Computer Sciences Corporation (NYSE:CSC)has long been a favorite holding of David Einhorn, whose confidence in the company’s turnaround is starting to pay off. Already having doubled in market price since Einhorn’s investment, the company still trades for just 7.5 times trailing earnings.
Meanwhile, Computer Sciences continues its efforts to boost margins, which have only recently recovered to the level experienced before the company took a big bath in 2012.
In fact, the company is already exceeding Einhorn’s expectations; the activist investor stated at the time of his purchase that he expected the company to eventually earn $4 to $5 per share. Over the last four quarters, the company earned over $6 per share. If the company can maintain this level of profitability, the stock — now trading at around $45 per share — is a bargain.
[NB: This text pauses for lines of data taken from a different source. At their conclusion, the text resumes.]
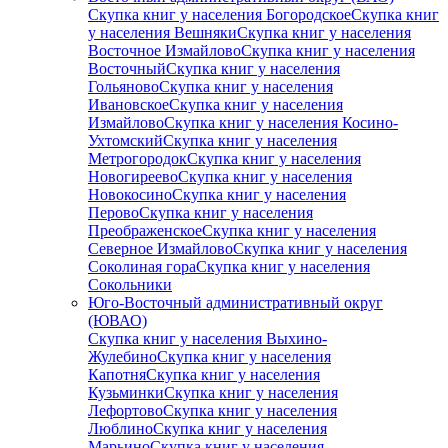
Скупка книг у населения Богородское
Скупка книг
у населения Вешняки
Скупка книг у населения
Восточное Измайлово
Скупка книг у населения
Восточный
Скупка книг у населения
Гольяново
Скупка книг у населения
Ивановское
Скупка книг у населения
Измайлово
Скупка книг у населения Косино-
Ухтомский
Скупка книг у населения
Метрогородок
Скупка книг у населения
Новогиреево
Скупка книг у населения
Новокосино
Скупка книг у населения
Перово
Скупка книг у населения
Преображенское
Скупка книг у населения
Северное Измайлово
Скупка книг у населения
Соколиная гора
Скупка книг у населения
Сокольники
Юго-Восточный административный округ
(ЮВАО)
Скупка книг у населения Выхино-
Жулебино
Скупка книг у населения
Капотня
Скупка книг у населения
Кузьминки
Скупка книг у населения
Лефортово
Скупка книг у населения
Люблино
Скупка книг у населения
Марьино
Скупка книг у населения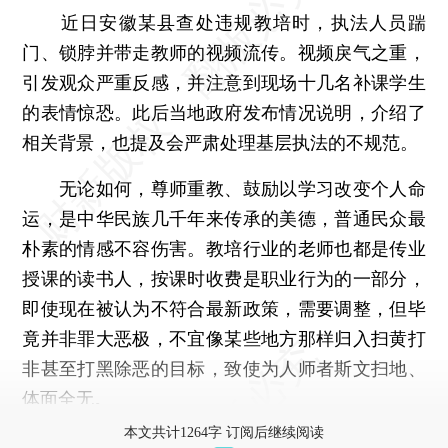
近日安徽某县查处违规教培时，执法人员踹
门、锁脖并带走教师的视频流传。视频戾气之重，
引发观众严重反感，并注意到现场十几名补课学生
的表情惊恐。此后当地政府发布情况说明，介绍了
相关背景，也提及会严肃处理基层执法的不规范。
无论如何，尊师重教、鼓励以学习改变个人命
运，是中华民族几千年来传承的美德，普通民众最
朴素的情感不容伤害。教培行业的老师也都是传业
授课的读书人，按课时收费是职业行为的一部分，
即使现在被认为不符合最新政策，需要调整，但毕
竟并非罪大恶极，不宜像某些地方那样归入扫黄打
非甚至打黑除恶的目标，致使为人师者斯文扫地、
体面全无。
本文共计1264字 订阅后继续阅读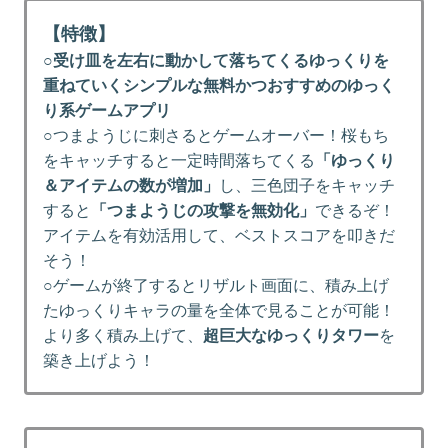
【特徴】
○
受け皿を左右に動かして落ちてくるゆっくりを
重ねていくシンプルな無料かつおすすめのゆっく
り系ゲームアプリ
○つまようじに刺さるとゲームオーバー！桜もち
をキャッチすると一定時間落ちてくる
「ゆっくり
＆アイテムの数が増加」
し、三色団子をキャッチ
すると
「つまようじの攻撃を無効化」
できるぞ！
アイテムを有効活用して、ベストスコアを叩きだ
そう！
○ゲームが終了するとリザルト画面に、積み上げ
たゆっくりキャラの量を全体で見ることが可能！
より多く積み上げて、
超巨大なゆっくりタワー
を
築き上げよう！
No moat, but a decent business
Computer Sciences Corporation (NYSE:CSC) does not have a durable competitive advantage that will enable it to earn outsized profits for decades into the future. However, the company currently has a significant advantage in expertise and IP in its core markets, in addition to a long history of good relations with government customers. Although the company’s reliance on government spending could sink the company if austerity measures are imposed by Congress, such a scenario is unlikely to occur in the near future.
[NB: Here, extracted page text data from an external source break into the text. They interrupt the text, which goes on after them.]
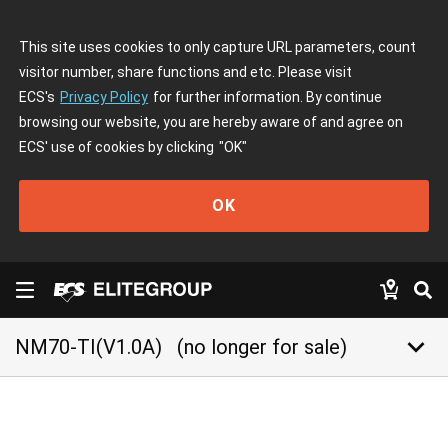
This site uses cookies to only capture URL parameters, count
visitor number, share functions and etc. Please visit
ECS's
Privacy Policy
for further information. By continue
browsing our website, you are hereby aware of and agree on
ECS' use of cookies by clicking
"OK"
OK
keyboard_arrow_down
NM70-TI(V1.0A)
(no longer for sale)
Instead, Computer Sciences’ main obstacle comes in the form of Cognizant Technology Solutions Corp (NASDAQ:CTSH) and other competitors. Although Cognizant is not as reliant on government contracts as Computer Sciences — Cognizant is focused on growth in Western Europe — it poaches more than its fair share of highly-trained employees from Computer Sciences. As the battle for qualified employees intensifies, Computer Sciences Corporation (NYSE:CSC) and Cognizant will continue to grow their backlogs and employee salaries will continue to rise.
However, Cognizant’s raid on employees is not likely to come to an end any time soon. As a latecomer to the fast-growing European market, the company has some catching up to do; it is aggressively expanding in the region. In addition, the company is also having trouble filling employment vacancies in its U.S. business; the company relies on American personnel to recruit and retain American customers. These personnel concerns make a long battle for employees a likely scenario.
Despite Computer Sciences’ deep relationships with U.S. state and federal governments, the company earns significantly lower returns on invested capital than Cognizant.